═════ Dataset excerpts ═════

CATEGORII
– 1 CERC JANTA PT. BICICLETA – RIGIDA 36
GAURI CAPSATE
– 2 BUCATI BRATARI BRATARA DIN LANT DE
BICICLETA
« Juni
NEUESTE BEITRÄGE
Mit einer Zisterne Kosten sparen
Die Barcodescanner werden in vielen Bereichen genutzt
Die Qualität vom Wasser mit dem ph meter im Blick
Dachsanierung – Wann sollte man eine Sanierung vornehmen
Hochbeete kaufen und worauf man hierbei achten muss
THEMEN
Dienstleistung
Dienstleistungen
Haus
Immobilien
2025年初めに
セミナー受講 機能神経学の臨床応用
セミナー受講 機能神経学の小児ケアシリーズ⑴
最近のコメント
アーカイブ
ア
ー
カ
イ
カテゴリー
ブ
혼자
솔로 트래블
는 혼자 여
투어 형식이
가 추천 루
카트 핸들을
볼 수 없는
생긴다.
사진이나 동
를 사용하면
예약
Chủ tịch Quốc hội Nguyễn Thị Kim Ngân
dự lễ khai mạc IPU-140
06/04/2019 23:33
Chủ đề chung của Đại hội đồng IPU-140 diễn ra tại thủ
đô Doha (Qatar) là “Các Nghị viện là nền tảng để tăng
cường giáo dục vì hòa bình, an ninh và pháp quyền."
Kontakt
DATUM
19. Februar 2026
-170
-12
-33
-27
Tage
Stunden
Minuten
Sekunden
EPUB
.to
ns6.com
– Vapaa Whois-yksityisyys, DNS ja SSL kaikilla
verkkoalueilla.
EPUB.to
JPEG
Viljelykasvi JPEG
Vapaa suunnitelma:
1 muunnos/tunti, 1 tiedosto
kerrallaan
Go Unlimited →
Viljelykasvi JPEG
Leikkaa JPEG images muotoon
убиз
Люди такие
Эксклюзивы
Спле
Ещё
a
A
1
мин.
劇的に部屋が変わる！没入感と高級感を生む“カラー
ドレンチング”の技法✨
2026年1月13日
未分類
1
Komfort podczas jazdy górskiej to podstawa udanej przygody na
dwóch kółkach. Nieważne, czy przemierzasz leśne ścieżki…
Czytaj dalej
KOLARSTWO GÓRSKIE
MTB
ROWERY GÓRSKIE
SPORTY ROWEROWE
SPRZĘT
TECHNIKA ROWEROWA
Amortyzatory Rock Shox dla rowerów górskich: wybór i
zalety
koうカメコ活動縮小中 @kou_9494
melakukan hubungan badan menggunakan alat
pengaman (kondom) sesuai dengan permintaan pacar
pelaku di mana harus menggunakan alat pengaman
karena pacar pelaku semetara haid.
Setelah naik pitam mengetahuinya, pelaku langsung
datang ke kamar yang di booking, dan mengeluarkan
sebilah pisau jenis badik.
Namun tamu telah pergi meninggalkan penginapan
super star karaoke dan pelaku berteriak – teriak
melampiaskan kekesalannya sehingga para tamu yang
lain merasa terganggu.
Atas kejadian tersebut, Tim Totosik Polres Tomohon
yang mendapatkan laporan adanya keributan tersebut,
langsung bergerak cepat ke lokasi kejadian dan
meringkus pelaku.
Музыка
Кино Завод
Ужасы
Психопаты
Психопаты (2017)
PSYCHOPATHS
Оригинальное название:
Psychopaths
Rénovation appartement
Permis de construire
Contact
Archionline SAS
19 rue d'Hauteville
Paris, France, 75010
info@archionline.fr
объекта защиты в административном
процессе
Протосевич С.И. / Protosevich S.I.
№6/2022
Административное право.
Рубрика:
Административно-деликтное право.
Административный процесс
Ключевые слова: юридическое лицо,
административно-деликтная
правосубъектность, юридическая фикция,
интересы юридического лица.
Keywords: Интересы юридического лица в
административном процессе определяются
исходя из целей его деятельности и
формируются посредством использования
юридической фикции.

═════

[Task requirements]: Write out every record verbatim.

[Task response]:
CATEGORII
– 1 CERC JANTA PT. BICICLETA – RIGIDA 36
GAURI CAPSATE
– 2 BUCATI BRATARI BRATARA DIN LANT DE
BICICLETA
« Juni
NEUESTE BEITRÄGE
Mit einer Zisterne Kosten sparen
Die Barcodescanner werden in vielen Bereichen genutzt
Die Qualität vom Wasser mit dem ph meter im Blick
Dachsanierung – Wann sollte man eine Sanierung vornehmen
Hochbeete kaufen und worauf man hierbei achten muss
THEMEN
Dienstleistung
Dienstleistungen
Haus
Immobilien
2025年初めに
セミナー受講 機能神経学の臨床応用
セミナー受講 機能神経学の小児ケアシリーズ⑴
最近のコメント
アーカイブ
ア
ー
カ
イ
カテゴリー
ブ
혼자
솔로 트래블
는 혼자 여
투어 형식이
가 추천 루
카트 핸들을
볼 수 없는
생긴다.
사진이나 동
를 사용하면
예약
Chủ tịch Quốc hội Nguyễn Thị Kim Ngân
dự lễ khai mạc IPU-140
06/04/2019 23:33
Chủ đề chung của Đại hội đồng IPU-140 diễn ra tại thủ
đô Doha (Qatar) là “Các Nghị viện là nền tảng để tăng
cường giáo dục vì hòa bình, an ninh và pháp quyền."
Kontakt
DATUM
19. Februar 2026
-170
-12
-33
-27
Tage
Stunden
Minuten
Sekunden
EPUB
.to
ns6.com
– Vapaa Whois-yksityisyys, DNS ja SSL kaikilla
verkkoalueilla.
EPUB.to
JPEG
Viljelykasvi JPEG
Vapaa suunnitelma:
1 muunnos/tunti, 1 tiedosto
kerrallaan
Go Unlimited →
Viljelykasvi JPEG
Leikkaa JPEG images muotoon
убиз
Люди такие
Эксклюзивы
Спле
Ещё
a
A
1
мин.
劇的に部屋が変わる！没入感と高級感を生む“カラー
ドレンチング”の技法✨
2026年1月13日
未分類
1
Komfort podczas jazdy górskiej to podstawa udanej przygody na
dwóch kółkach. Nieważne, czy przemierzasz leśne ścieżki…
Czytaj dalej
KOLARSTWO GÓRSKIE
MTB
ROWERY GÓRSKIE
SPORTY ROWEROWE
SPRZĘT
TECHNIKA ROWEROWA
Amortyzatory Rock Shox dla rowerów górskich: wybór i
zalety
koうカメコ活動縮小中 @kou_9494
melakukan hubungan badan menggunakan alat
pengaman (kondom) sesuai dengan permintaan pacar
pelaku di mana harus menggunakan alat pengaman
karena pacar pelaku semetara haid.
Setelah naik pitam mengetahuinya, pelaku langsung
datang ke kamar yang di booking, dan mengeluarkan
sebilah pisau jenis badik.
Namun tamu telah pergi meninggalkan penginapan
super star karaoke dan pelaku berteriak – teriak
melampiaskan kekesalannya sehingga para tamu yang
lain merasa terganggu.
Atas kejadian tersebut, Tim Totosik Polres Tomohon
yang mendapatkan laporan adanya keributan tersebut,
langsung bergerak cepat ke lokasi kejadian dan
meringkus pelaku.
Музыка
Кино Завод
Ужасы
Психопаты
Психопаты (2017)
PSYCHOPATHS
Оригинальное название:
Psychopaths
Rénovation appartement
Permis de construire
Contact
Archionline SAS
19 rue d'Hauteville
Paris, France, 75010
info@archionline.fr
объекта защиты в административном
процессе
Протосевич С.И. / Protosevich S.I.
№6/2022
Административное право.
Рубрика:
Административно-деликтное право.
Административный процесс
Ключевые слова: юридическое лицо,
административно-деликтная
правосубъектность, юридическая фикция,
интересы юридического лица.
Keywords: Интересы юридического лица в
административном процессе определяются
исходя из целей его деятельности и
формируются посредством использования
юридической фикции.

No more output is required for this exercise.